● About this task: Copy every line of the data that contains the string "worn".

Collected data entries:
* * * * *
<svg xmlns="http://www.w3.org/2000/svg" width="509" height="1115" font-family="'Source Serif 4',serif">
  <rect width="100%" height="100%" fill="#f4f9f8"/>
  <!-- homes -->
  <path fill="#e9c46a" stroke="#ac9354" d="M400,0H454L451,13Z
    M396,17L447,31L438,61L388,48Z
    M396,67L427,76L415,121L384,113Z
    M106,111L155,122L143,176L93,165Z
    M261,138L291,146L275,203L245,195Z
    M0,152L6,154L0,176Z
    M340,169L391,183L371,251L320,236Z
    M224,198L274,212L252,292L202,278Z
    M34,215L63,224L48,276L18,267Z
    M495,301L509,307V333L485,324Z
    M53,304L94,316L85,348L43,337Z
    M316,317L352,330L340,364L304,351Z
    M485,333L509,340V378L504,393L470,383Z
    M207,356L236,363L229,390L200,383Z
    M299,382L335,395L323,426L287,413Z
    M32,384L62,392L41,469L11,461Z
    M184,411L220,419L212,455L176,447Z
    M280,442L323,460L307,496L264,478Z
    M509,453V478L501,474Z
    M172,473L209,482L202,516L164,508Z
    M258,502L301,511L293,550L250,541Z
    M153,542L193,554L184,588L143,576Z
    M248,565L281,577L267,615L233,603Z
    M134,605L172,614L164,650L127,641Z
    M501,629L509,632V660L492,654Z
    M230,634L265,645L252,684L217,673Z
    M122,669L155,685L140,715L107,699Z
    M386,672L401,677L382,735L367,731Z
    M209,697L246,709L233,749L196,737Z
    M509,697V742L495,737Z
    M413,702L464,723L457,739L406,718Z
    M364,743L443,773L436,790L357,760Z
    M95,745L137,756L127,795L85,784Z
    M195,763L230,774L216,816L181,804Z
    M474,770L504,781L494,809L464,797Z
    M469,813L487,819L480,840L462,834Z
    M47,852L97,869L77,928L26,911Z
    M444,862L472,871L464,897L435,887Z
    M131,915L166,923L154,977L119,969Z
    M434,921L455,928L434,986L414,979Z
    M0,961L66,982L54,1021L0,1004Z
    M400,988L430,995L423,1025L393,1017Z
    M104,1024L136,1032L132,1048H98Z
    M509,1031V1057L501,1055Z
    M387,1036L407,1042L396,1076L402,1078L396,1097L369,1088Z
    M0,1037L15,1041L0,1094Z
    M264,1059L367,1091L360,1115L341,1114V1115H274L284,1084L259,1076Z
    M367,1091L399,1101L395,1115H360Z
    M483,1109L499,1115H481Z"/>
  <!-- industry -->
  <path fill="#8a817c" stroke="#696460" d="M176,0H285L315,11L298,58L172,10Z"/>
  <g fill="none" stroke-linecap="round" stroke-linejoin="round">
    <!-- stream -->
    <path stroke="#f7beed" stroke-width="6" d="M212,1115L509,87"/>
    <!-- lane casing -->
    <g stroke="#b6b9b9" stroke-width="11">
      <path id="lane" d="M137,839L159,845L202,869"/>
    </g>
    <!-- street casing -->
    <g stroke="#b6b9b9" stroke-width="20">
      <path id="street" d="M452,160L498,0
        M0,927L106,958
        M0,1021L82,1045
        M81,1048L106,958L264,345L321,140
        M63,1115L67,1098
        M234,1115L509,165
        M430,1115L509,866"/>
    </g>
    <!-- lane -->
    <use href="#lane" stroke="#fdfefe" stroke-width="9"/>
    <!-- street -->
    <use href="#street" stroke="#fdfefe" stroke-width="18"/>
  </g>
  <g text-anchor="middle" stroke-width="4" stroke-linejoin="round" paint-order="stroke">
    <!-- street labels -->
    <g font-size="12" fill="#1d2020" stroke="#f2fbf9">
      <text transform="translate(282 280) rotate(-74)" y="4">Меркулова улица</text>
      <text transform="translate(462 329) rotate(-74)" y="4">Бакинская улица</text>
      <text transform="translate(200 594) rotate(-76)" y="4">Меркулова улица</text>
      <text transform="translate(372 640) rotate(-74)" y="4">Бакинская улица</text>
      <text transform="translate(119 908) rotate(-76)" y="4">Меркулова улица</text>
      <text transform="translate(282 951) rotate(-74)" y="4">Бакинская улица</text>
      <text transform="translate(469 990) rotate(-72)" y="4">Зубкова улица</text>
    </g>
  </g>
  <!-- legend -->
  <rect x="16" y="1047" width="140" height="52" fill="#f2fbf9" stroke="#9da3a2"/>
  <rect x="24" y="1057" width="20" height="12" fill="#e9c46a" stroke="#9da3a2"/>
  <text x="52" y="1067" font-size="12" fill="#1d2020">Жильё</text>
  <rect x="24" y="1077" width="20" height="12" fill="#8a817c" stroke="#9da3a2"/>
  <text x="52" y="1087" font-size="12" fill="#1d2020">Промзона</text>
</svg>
* * * * *
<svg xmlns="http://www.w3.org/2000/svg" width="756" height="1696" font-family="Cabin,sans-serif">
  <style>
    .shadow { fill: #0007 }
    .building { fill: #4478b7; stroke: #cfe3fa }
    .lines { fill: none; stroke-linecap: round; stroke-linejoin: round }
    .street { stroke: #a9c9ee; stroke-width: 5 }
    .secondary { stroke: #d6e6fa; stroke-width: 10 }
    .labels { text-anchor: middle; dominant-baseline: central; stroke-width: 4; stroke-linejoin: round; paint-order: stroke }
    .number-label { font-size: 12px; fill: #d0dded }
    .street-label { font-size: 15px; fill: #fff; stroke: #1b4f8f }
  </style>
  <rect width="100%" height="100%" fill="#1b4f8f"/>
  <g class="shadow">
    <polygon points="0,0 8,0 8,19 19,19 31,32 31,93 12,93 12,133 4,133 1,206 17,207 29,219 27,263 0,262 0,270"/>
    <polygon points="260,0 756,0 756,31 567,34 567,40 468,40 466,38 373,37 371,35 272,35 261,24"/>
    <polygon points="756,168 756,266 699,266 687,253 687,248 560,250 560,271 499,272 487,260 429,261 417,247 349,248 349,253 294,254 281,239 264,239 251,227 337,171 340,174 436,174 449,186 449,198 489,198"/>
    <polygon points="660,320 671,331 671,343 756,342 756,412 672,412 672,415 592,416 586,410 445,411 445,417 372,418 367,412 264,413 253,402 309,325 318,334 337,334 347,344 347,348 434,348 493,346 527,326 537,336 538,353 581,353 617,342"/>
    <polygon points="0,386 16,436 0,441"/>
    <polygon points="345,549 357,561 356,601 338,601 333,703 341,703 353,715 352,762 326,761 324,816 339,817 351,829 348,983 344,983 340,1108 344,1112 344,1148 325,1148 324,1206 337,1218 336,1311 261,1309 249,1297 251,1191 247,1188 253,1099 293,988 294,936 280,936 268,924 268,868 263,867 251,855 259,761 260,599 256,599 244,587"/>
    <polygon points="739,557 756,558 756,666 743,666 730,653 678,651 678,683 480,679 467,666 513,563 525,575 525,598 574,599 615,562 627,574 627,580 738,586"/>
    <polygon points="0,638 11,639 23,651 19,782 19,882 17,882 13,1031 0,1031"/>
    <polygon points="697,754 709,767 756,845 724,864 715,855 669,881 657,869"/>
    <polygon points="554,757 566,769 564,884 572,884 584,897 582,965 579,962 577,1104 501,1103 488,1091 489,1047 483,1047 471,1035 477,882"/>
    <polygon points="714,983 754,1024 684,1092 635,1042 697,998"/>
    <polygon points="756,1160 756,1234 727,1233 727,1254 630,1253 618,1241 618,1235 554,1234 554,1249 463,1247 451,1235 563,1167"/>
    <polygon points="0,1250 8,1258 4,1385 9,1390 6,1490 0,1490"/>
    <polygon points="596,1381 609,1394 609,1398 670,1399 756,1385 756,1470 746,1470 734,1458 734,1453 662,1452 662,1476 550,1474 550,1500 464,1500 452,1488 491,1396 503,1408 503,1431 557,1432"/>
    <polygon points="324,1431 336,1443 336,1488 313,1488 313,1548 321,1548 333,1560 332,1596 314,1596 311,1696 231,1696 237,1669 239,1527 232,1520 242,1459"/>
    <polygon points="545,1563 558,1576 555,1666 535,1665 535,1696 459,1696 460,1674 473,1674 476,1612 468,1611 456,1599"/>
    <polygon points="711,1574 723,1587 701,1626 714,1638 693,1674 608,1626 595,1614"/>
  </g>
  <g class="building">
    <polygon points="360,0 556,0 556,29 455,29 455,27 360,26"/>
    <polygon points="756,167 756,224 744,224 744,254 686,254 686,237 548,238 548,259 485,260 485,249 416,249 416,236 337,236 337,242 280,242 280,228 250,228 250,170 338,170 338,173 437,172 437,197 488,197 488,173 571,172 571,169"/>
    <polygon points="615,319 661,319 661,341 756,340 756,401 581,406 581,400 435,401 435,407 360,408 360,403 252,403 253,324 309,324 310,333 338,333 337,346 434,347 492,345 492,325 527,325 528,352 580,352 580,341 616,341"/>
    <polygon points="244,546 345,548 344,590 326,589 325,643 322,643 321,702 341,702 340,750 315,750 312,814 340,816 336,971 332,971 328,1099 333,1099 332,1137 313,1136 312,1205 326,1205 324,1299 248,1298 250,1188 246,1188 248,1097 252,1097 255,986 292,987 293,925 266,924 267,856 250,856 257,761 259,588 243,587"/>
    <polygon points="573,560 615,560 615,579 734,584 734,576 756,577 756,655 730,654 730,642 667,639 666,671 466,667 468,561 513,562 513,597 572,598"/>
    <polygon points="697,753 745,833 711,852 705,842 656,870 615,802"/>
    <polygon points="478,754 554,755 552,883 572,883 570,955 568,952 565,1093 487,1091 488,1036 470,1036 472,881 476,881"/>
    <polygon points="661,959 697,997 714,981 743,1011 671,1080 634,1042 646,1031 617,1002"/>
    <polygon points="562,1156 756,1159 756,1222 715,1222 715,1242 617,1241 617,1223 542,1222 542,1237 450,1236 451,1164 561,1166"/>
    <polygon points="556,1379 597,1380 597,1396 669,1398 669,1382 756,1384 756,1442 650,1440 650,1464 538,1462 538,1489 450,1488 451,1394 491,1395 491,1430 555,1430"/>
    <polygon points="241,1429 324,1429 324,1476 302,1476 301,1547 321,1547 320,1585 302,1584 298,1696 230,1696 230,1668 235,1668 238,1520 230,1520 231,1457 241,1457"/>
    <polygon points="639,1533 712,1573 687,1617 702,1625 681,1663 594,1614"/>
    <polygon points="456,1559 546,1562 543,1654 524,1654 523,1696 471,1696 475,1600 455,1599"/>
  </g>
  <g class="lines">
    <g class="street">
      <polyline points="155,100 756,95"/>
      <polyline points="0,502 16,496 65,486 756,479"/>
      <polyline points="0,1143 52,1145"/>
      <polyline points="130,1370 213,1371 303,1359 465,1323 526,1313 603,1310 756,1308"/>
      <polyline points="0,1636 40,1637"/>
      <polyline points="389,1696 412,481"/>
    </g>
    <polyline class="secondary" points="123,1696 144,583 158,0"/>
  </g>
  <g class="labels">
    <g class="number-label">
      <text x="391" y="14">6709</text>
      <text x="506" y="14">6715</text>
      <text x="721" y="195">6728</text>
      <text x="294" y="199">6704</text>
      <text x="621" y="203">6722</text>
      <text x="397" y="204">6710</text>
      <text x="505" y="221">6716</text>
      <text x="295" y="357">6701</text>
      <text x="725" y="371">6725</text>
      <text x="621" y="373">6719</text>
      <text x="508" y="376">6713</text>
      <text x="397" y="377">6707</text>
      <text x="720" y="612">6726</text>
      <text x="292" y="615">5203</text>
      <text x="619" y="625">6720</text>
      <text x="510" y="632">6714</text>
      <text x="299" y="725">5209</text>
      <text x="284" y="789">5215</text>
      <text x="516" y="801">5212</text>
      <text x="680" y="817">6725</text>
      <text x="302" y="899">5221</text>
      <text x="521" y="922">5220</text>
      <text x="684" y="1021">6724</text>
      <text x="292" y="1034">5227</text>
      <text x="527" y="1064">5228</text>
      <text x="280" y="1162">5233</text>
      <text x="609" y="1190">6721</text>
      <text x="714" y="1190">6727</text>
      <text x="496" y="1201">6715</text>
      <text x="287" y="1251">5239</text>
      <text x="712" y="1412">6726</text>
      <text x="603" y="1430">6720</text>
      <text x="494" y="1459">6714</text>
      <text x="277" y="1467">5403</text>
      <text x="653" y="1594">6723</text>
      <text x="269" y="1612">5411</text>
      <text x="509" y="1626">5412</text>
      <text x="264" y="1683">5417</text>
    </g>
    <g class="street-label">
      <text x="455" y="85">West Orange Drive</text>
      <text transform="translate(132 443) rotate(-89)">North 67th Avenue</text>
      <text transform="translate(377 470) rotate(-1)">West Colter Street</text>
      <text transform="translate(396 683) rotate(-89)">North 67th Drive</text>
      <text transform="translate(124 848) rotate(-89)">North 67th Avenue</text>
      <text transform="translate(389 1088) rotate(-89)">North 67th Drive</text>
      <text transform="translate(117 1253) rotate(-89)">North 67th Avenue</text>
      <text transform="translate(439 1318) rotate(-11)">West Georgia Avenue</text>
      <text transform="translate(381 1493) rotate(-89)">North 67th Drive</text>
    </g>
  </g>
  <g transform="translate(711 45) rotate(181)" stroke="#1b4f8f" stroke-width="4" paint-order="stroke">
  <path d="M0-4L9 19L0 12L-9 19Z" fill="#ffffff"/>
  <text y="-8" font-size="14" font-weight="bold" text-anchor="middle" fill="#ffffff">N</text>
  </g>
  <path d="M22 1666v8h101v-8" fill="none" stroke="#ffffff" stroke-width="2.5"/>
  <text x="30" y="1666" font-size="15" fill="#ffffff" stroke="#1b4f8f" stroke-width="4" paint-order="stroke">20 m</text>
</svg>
* * * * *
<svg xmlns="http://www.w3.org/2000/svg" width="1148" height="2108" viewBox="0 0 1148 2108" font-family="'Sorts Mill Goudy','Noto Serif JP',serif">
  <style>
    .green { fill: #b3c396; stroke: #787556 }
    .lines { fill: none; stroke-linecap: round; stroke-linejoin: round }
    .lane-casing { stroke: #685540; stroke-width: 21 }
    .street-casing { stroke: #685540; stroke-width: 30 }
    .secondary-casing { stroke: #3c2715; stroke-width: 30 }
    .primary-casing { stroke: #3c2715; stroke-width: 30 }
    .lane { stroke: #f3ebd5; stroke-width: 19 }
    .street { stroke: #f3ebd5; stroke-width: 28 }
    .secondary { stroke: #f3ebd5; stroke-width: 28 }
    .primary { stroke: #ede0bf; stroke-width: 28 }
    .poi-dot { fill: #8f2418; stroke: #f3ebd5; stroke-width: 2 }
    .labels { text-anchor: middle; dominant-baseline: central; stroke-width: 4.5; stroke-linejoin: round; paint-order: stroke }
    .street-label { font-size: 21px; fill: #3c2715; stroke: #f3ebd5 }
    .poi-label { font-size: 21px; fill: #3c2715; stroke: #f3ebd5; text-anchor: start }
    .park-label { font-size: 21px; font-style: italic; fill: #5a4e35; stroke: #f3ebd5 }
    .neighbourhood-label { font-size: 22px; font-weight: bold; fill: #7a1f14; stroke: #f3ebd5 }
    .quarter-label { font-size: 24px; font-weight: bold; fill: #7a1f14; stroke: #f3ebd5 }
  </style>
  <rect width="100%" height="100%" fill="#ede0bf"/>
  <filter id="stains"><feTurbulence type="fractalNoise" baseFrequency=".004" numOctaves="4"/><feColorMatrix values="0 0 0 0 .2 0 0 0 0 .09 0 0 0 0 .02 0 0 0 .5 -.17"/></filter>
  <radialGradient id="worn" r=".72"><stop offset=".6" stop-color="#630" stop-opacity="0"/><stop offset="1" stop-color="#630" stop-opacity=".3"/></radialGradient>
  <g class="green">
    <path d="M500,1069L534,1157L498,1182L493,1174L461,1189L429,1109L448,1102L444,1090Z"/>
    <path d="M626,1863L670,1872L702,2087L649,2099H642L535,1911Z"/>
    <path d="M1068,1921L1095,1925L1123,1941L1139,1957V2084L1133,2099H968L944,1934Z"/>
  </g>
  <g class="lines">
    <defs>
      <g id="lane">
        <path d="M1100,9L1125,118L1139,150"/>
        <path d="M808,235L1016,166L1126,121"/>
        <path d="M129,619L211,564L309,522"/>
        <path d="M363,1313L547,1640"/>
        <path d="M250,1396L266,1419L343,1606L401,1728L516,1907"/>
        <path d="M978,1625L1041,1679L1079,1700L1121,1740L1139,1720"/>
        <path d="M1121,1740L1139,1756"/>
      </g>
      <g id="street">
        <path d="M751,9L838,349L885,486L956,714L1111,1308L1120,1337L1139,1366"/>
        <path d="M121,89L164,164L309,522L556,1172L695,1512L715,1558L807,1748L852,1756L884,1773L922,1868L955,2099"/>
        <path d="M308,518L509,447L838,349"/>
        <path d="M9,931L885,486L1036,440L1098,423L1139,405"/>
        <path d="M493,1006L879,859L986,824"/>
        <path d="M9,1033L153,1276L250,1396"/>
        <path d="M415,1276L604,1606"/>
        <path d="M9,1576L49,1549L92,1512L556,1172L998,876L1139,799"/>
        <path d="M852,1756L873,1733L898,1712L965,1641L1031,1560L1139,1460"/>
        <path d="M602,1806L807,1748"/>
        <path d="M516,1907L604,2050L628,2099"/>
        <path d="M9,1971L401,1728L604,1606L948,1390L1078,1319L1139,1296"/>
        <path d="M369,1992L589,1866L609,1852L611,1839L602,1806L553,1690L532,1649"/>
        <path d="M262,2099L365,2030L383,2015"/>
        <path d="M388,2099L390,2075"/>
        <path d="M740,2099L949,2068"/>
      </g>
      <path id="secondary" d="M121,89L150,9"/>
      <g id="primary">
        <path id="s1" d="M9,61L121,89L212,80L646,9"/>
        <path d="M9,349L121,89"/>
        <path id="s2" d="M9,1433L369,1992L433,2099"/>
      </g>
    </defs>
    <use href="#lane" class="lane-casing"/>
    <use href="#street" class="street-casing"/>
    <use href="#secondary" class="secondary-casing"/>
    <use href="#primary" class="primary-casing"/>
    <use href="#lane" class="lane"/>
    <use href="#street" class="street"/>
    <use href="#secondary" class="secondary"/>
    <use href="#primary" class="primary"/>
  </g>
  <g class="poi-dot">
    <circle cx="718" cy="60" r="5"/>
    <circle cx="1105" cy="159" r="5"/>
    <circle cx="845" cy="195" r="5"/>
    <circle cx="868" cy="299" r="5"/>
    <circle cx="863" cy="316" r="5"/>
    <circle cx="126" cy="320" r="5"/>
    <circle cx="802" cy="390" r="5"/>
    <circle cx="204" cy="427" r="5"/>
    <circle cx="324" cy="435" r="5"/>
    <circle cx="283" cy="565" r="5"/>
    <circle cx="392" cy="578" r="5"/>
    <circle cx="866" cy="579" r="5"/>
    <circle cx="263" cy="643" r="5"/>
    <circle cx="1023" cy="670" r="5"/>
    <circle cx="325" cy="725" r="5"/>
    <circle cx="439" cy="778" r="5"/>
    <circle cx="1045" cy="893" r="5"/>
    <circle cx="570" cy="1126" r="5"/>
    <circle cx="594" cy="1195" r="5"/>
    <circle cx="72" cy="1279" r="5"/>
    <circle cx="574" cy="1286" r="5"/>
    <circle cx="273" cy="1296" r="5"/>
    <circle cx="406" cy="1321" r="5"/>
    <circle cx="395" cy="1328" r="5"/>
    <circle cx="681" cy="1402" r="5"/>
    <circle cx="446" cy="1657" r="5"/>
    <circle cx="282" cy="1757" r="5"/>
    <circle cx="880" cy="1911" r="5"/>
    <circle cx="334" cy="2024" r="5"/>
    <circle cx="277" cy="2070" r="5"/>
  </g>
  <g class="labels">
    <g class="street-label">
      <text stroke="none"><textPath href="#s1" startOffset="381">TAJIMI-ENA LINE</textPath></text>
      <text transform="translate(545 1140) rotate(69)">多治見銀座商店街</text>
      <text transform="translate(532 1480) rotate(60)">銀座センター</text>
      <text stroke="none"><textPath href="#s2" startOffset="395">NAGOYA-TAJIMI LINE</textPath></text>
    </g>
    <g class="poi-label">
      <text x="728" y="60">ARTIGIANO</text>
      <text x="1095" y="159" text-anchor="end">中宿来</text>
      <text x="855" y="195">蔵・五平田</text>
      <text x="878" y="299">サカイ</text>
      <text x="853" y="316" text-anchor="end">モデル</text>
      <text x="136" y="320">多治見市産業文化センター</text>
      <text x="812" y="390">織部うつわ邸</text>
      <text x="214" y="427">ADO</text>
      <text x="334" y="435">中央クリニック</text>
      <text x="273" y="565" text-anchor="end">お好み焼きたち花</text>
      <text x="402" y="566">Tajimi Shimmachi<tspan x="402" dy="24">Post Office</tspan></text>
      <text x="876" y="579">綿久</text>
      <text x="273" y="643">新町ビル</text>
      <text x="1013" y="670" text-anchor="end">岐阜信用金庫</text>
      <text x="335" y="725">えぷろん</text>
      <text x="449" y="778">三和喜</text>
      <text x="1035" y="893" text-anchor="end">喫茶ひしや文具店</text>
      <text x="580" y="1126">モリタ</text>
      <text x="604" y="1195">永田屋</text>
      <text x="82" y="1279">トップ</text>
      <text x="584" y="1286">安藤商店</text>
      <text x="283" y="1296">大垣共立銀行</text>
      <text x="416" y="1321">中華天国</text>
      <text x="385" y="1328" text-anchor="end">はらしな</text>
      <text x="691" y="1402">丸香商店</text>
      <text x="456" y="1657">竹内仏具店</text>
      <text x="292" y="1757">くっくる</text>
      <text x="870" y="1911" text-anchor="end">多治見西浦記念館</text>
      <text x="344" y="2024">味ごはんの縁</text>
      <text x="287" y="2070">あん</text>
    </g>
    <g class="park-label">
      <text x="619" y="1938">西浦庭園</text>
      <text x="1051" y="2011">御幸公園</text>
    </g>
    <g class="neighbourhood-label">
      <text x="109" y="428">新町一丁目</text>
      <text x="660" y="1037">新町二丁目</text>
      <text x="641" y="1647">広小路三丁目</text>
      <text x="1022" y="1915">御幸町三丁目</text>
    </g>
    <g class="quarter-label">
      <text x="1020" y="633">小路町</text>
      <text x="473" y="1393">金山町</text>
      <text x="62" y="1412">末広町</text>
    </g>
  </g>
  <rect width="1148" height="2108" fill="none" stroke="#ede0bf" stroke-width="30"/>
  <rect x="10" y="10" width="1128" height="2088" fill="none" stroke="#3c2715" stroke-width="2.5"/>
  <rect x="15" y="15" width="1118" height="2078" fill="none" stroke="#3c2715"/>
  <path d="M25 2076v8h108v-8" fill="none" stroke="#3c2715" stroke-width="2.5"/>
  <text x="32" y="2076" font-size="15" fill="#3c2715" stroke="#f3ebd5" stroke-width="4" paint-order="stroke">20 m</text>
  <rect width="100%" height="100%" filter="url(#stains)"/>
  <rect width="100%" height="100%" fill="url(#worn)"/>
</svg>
* * * * *
● Solution to this exercise:
  <radialGradient id="worn" r=".72"><stop offset=".6" stop-color="#630" stop-opacity="0"/><stop offset="1" stop-color="#630" stop-opacity=".3"/></radialGradient>
  <rect width="100%" height="100%" fill="url(#worn)"/>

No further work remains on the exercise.